How to be an executor of a will

Successfully carrying out the task of closing a deceased family member's estate may require an executor to probate the will, secure assets, notify beneficiaries and more. California residents who have done this job have benefited from working with attorneys, accountants and financial and insurance advisors. Unfortunately, executors often make mistakes that can easily be avoided by having the right frame of mind and remembering a few basic things.

It's good to remember the end goal in regard to probate/estate administration. The executor's role is to move the estate forward and close it within a reasonable amount of time. An executor will likely deal with negative consequences if they use their role to bring up past family issues or to go on a power trip. They will need to be somewhat humble to do their job well.
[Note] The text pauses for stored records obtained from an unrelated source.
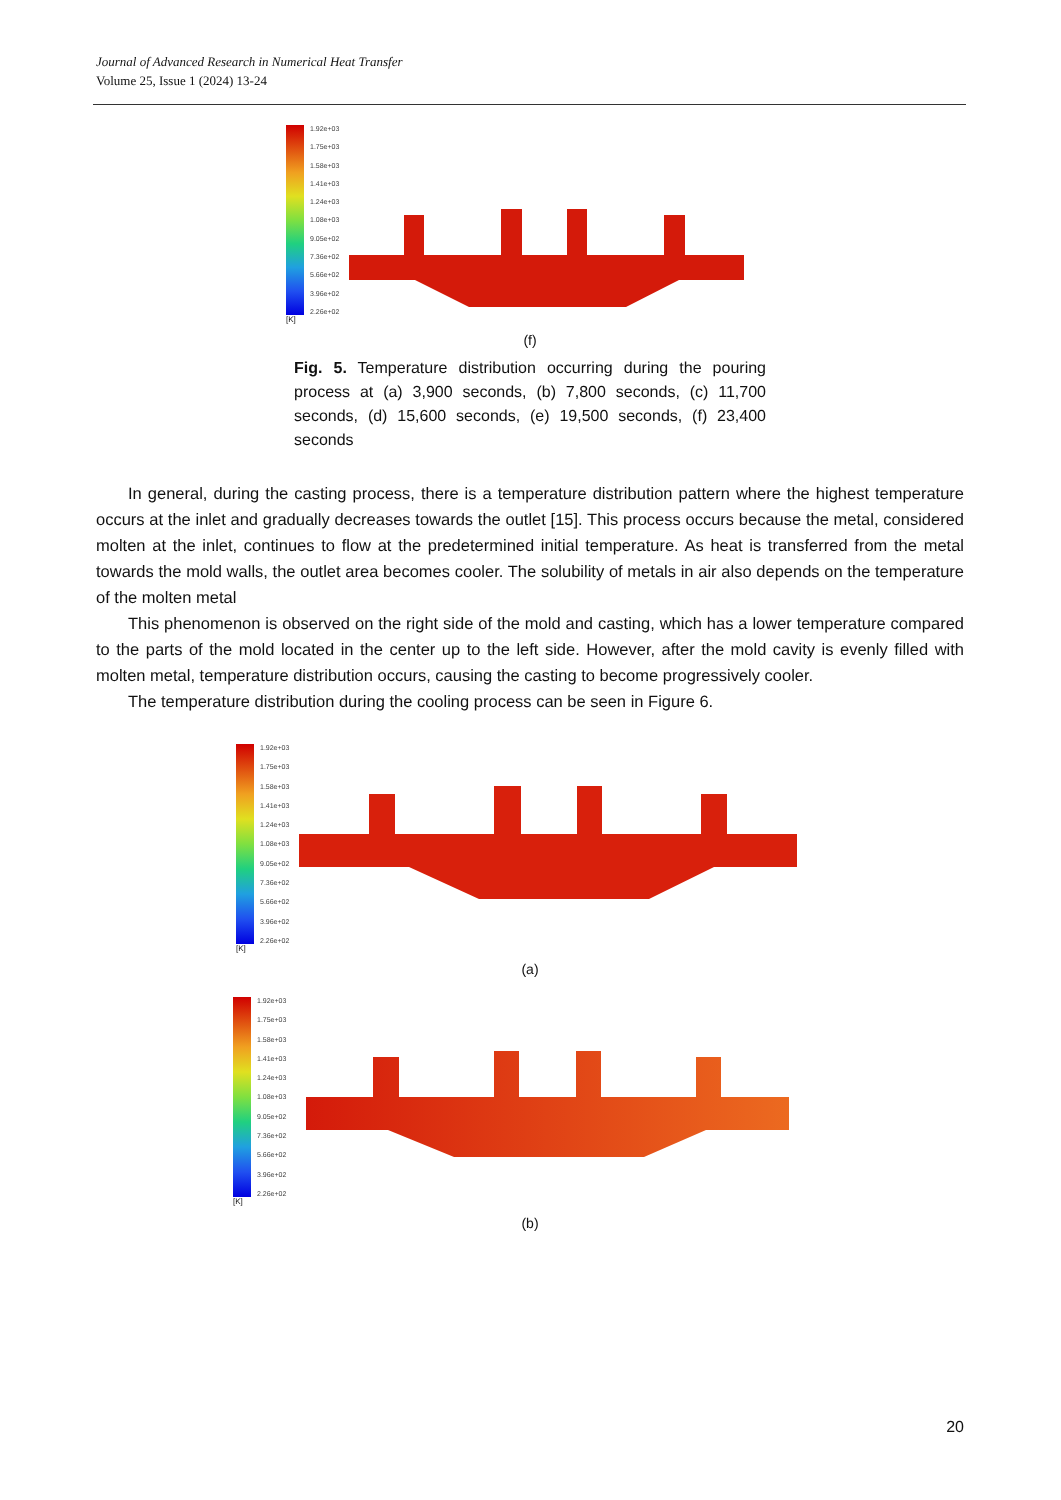Journal of Advanced Research in Numerical Heat Transfer
Volume 25, Issue 1 (2024) 13-24
1.92e+03
1.75e+03
1.58e+03
1.41e+03
1.24e+03
1.08e+03
9.05e+02
7.36e+02
5.66e+02
3.96e+02
2.26e+02
[K]
(f)
Fig. 5. Temperature distribution occurring during the pouring process at (a) 3,900 seconds, (b) 7,800 seconds, (c) 11,700 seconds, (d) 15,600 seconds, (e) 19,500 seconds, (f) 23,400 seconds
In general, during the casting process, there is a temperature distribution pattern where the highest temperature occurs at the inlet and gradually decreases towards the outlet [15]. This process occurs because the metal, considered molten at the inlet, continues to flow at the predetermined initial temperature. As heat is transferred from the metal towards the mold walls, the outlet area becomes cooler. The solubility of metals in air also depends on the temperature of the molten metal
This phenomenon is observed on the right side of the mold and casting, which has a lower temperature compared to the parts of the mold located in the center up to the left side. However, after the mold cavity is evenly filled with molten metal, temperature distribution occurs, causing the casting to become progressively cooler.
The temperature distribution during the cooling process can be seen in Figure 6.
1.92e+03
1.75e+03
1.58e+03
1.41e+03
1.24e+03
1.08e+03
9.05e+02
7.36e+02
5.66e+02
3.96e+02
2.26e+02
[K]
(a)
1.92e+03
1.75e+03
1.58e+03
1.41e+03
1.24e+03
1.08e+03
9.05e+02
7.36e+02
5.66e+02
3.96e+02
2.26e+02
[K]
(b)
20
If an executor ignores beneficiaries, they may be removed from this position. They have a fiduciary duty to the beneficiaries. Part of their job is keeping beneficiaries up to date. They also need to avoid favoring one beneficiary. Doing this will cause unnecessary problems and could also lead to the executor being removed.

It is good to keep in mind that an executor is personally liable. Should major issues emerge, the court could hold the executor personally responsible to fix any damage that has been caused.

Most individuals who are appointed executors will want to do their jobs well. They may benefit from consulting with an estate and probate attorney. Legal counsel could advise their client on the distribution of assets, asset valuation and more. They may even represent the client in litigation if it is necessary.